Henry, welcome to our course, and, yes, Happy New Year! I look forward to working with you. Here are some thoughts about outsourcing.
Last fall, I heard the VP of Johnson Controls at a conference in Milwaukee, Wisconsin. He said, "We locate production where we can find a quality workforce, which has hard skills and a work ethic."
He did not say his company located production because of taxes, wages, benefits, infrastructure like roads, or finances. He said his company locates production because of the workforce, its quality as measured in terms of "hard skills" and an equally "hard" work ethic.

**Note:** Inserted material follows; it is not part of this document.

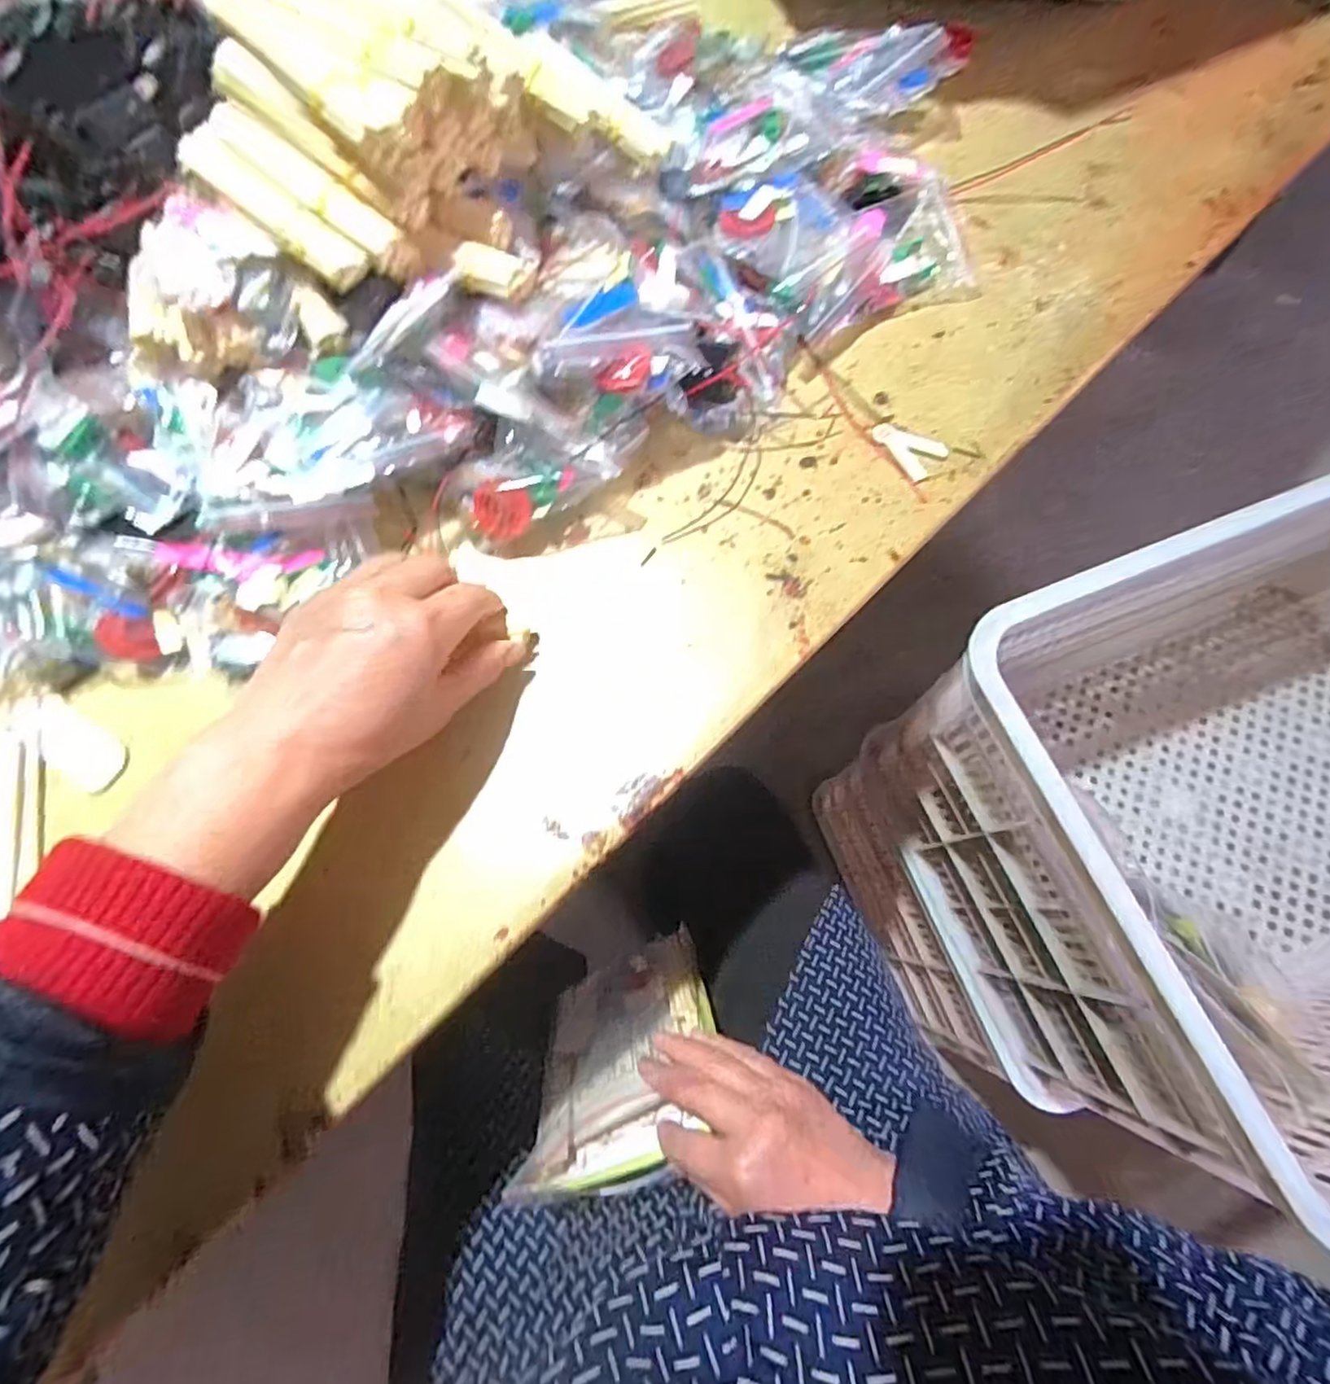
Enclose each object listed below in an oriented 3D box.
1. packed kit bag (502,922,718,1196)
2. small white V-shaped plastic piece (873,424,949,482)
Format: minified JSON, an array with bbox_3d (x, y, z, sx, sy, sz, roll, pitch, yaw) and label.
[{"bbox_3d":[-0.030,0.260,0.477,0.130,0.208,0.033,-24,108,5],"label":"packed kit bag"},{"bbox_3d":[0.152,-0.153,0.399,0.031,0.004,0.045,-32,73,-9],"label":"small white V-shaped plastic piece"}]

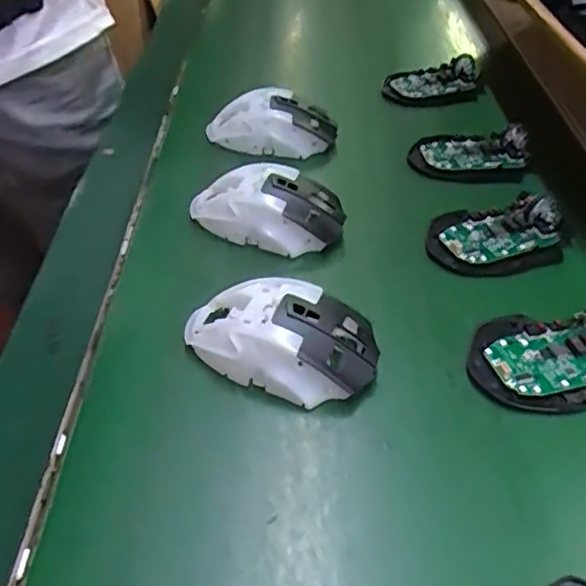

As Peter F. Drucker argued, "Plan the people first, and the people will plan the business." In the Knowledge Economy, people, not physical plant, drive enterprises. To have a winning business you must have winning people.
Sadly, as Peter Drucker points out in his last book, 2004, the U.S. now requires business to spend 25% of its budget for management on affirmative action compliance. Other countries do not impose the cost of "social engineering" on its businesses; this reduces their operational costs.
Moreover, they do not hire on the basis of "diversity" or some other quota. Instead, they hire people who have hard skills and an equally hard work ethic.
In short, nobody talks about the poor quality of the American workforce today. We like to think low wages drive economic decisions. Hard skills and an equally hard work ethic drive economic decisions today; nobody is willing to explore this in detail.
In other words, if you want to stop outsourcing, look at yourself. Are you worth what you think you are in the marketplace? How do we restore standards to education, yes, this is a matter of education, that demand hard skills and a hard work ethic?
The time for letting psycho-babble run our K-12 school systems and "social promotion" at all levels for tuition is coming to an end. Outsourcing in fact is a mirror on American education, top to bottom.
You may not be popular if you pursue this topic; it is begging for somebody to research it "good and hard."